Com base no trecho sobre as cirurgias pagas pelo SUS no Rio Grande do Norte, explique por que o limite de sete cirurgias mensais não deixa pacientes sem assistência. Responda em uma a três frases.

+++ Trecho fornecido +++

No RN, SUS paga sete cirurgias por mês
Referência na área, atualmente o Rio Grande do Norte realiza um simpósio nacional que recebe médicos de todo o Brasil. Este ano o evento acontece entre 29 de agosto e 1º de setembro. No entanto, o único porém para que o programa seja ainda mais abrangente é que o SUS financia apenas sete cirurgias por mês aqui no Estado. Segundo o médico responsável pelo programa, Rodolpho Penna Lima, dá para administrar a demanda sem deixar ninguém sem assistência porque há outras técnicas de tratamento e nem todos os pacientes precisam fazer a cirurgia. Aqui em Natal apenas o Hospital do Coração realiza o procedimento, através do SUS ou via convênio com planos de saúde e particulares. Já o atendimento e acompanhamento é feito na Clínica Otomed, no Tirol, também conveniada ao SUS.

+++ Registros +++

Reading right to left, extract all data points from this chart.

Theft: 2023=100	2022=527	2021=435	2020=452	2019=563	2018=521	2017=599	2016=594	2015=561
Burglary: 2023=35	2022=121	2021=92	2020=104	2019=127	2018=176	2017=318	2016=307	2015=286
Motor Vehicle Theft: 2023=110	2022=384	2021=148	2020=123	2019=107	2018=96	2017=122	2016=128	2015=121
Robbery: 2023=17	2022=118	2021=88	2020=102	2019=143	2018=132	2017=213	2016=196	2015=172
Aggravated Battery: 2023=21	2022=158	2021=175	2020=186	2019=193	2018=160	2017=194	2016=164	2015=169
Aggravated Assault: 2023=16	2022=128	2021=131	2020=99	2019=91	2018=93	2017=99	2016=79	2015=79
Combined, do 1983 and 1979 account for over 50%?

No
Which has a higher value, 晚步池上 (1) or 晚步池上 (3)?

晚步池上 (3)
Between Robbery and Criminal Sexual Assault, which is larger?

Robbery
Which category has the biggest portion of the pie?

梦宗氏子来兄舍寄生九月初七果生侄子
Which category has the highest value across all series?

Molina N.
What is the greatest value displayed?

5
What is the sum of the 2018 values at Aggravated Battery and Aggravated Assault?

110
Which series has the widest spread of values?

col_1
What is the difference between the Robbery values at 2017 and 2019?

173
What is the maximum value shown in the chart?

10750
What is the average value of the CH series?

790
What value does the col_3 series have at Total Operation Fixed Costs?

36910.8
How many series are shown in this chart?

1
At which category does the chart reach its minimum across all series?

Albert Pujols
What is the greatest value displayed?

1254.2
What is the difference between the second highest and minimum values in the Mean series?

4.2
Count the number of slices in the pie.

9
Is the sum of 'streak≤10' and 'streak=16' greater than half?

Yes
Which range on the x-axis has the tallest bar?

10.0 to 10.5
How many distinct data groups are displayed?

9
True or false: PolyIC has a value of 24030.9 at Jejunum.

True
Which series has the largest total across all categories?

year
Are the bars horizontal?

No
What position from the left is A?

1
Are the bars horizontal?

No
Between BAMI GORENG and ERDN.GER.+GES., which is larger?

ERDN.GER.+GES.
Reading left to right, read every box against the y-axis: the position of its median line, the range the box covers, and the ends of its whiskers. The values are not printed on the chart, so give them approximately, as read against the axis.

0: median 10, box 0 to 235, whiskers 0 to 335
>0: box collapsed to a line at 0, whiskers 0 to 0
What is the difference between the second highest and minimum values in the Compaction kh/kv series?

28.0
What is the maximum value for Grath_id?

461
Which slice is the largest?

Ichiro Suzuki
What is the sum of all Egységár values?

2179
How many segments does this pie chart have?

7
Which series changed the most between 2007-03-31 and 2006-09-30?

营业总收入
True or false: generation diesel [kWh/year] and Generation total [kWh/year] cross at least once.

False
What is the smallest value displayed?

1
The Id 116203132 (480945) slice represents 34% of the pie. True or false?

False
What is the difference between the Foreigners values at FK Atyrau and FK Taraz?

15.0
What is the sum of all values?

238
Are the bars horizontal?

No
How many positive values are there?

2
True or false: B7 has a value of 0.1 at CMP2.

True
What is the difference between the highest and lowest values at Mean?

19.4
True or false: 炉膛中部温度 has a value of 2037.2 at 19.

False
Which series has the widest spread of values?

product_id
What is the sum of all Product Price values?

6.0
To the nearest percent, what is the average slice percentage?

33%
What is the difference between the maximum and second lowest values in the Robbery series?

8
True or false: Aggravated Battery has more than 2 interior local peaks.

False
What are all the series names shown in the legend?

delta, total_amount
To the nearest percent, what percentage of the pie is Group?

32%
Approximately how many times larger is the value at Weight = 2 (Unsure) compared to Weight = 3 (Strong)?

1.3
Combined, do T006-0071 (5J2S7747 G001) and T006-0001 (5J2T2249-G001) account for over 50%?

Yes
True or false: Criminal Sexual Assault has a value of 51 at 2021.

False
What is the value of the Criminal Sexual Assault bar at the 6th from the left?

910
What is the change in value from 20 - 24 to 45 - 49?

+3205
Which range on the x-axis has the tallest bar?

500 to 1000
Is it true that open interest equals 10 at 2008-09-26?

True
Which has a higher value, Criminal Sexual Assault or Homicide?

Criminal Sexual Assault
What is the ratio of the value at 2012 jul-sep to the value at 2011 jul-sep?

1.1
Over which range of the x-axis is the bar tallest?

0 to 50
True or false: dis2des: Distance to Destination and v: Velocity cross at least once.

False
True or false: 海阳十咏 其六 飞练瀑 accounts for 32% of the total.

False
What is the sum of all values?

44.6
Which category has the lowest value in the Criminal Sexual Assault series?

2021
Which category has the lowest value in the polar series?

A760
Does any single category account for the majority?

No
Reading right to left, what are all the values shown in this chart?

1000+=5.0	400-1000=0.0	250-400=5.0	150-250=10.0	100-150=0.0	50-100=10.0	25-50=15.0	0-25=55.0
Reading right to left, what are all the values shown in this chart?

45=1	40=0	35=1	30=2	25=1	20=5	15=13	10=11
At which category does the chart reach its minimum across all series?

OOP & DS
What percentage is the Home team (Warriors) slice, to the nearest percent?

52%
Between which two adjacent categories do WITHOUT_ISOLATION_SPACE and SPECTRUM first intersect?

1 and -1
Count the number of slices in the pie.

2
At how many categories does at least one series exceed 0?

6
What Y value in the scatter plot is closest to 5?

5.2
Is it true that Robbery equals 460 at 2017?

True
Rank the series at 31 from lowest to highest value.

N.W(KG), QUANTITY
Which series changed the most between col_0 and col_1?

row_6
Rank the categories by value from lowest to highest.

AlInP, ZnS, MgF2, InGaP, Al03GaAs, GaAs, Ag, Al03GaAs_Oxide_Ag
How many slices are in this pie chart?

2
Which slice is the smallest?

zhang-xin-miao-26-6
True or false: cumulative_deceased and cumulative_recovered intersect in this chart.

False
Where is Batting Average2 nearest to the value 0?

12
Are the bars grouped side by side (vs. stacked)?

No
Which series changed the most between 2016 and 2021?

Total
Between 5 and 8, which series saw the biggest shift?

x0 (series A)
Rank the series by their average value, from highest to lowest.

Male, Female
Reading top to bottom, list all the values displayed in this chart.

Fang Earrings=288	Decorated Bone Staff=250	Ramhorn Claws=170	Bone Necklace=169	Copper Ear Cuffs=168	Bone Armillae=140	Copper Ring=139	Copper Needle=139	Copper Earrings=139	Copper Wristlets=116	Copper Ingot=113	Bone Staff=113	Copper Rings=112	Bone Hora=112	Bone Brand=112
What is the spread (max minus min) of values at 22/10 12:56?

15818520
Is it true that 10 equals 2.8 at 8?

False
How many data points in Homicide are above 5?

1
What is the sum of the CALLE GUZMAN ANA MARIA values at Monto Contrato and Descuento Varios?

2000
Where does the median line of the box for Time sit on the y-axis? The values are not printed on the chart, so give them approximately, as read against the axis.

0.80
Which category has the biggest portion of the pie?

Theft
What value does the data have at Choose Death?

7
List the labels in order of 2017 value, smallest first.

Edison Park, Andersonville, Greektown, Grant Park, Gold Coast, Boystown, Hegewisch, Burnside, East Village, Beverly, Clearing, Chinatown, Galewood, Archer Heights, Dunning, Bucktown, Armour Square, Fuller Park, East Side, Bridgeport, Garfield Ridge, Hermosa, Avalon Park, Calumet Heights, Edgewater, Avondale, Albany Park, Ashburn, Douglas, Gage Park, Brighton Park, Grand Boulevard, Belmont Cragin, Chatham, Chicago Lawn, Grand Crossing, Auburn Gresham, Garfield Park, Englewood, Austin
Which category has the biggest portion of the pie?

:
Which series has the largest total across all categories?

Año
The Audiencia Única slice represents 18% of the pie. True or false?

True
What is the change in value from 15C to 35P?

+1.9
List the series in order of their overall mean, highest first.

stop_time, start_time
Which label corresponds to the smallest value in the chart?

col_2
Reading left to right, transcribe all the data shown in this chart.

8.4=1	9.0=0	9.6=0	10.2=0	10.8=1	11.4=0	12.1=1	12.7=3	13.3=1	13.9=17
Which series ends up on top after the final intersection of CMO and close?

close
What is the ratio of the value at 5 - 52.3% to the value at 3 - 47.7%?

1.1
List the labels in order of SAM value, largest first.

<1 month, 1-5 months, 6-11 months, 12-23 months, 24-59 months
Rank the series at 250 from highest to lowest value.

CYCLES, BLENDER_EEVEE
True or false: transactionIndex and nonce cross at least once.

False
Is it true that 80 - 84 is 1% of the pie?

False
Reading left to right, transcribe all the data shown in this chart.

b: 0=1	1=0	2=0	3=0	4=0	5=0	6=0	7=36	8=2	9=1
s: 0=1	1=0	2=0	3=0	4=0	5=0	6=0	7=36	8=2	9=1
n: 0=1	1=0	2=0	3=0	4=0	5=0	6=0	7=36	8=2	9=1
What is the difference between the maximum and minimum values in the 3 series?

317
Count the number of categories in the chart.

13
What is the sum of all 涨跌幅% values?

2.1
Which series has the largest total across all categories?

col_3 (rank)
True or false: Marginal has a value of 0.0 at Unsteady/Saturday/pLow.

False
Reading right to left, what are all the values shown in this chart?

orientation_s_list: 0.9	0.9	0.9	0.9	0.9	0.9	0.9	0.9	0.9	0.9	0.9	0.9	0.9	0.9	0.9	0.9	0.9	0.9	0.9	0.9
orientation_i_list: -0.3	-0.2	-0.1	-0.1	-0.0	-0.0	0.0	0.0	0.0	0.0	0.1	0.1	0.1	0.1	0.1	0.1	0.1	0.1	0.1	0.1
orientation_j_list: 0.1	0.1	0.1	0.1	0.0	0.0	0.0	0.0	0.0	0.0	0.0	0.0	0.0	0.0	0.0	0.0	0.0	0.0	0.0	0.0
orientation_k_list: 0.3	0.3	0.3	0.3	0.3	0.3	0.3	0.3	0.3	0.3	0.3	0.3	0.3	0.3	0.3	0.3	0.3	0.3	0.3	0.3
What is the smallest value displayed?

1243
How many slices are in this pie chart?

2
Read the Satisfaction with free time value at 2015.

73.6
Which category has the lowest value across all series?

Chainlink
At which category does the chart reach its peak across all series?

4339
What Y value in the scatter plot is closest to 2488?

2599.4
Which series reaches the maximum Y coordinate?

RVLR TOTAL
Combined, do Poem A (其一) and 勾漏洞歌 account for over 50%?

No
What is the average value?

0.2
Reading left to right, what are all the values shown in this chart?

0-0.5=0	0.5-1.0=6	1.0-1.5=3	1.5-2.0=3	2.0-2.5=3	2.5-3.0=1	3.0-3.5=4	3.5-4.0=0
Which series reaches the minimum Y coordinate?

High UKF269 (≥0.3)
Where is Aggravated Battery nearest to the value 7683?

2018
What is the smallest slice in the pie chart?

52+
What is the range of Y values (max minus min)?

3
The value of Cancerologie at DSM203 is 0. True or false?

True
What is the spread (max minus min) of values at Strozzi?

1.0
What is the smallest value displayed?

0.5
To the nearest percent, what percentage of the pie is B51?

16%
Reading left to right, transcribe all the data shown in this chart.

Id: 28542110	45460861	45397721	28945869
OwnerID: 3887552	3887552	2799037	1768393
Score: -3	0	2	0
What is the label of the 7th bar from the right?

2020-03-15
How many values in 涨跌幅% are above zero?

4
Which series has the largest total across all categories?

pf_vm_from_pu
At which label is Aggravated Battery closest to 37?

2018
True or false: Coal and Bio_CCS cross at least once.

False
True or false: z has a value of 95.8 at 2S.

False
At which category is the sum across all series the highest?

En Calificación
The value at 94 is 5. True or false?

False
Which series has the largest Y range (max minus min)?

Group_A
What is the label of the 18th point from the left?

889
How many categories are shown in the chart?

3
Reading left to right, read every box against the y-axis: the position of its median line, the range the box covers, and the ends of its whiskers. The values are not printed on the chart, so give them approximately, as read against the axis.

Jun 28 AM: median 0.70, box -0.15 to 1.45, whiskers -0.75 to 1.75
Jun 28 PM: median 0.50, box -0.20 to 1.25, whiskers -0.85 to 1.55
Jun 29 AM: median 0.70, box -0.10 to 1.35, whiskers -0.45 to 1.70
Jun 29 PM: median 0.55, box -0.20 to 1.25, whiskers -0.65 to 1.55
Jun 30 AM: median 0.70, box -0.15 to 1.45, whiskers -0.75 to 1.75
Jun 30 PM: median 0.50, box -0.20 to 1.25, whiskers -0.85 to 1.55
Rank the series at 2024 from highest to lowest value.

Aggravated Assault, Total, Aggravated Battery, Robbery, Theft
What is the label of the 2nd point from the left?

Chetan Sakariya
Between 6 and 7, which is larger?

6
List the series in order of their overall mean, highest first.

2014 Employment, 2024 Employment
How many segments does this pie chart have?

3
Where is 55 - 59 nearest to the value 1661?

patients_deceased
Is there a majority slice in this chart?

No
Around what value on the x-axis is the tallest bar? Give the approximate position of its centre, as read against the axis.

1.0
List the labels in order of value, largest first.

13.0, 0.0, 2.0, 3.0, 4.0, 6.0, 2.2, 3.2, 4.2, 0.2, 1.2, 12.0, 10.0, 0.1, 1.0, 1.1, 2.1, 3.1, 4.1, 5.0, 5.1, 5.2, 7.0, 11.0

+++

Sua resposta:
Segundo o médico responsável pelo programa, Rodolpho Penna Lima, é possível administrar a demanda porque existem outras técnicas de tratamento. Além disso, nem todos os pacientes precisam fazer a cirurgia.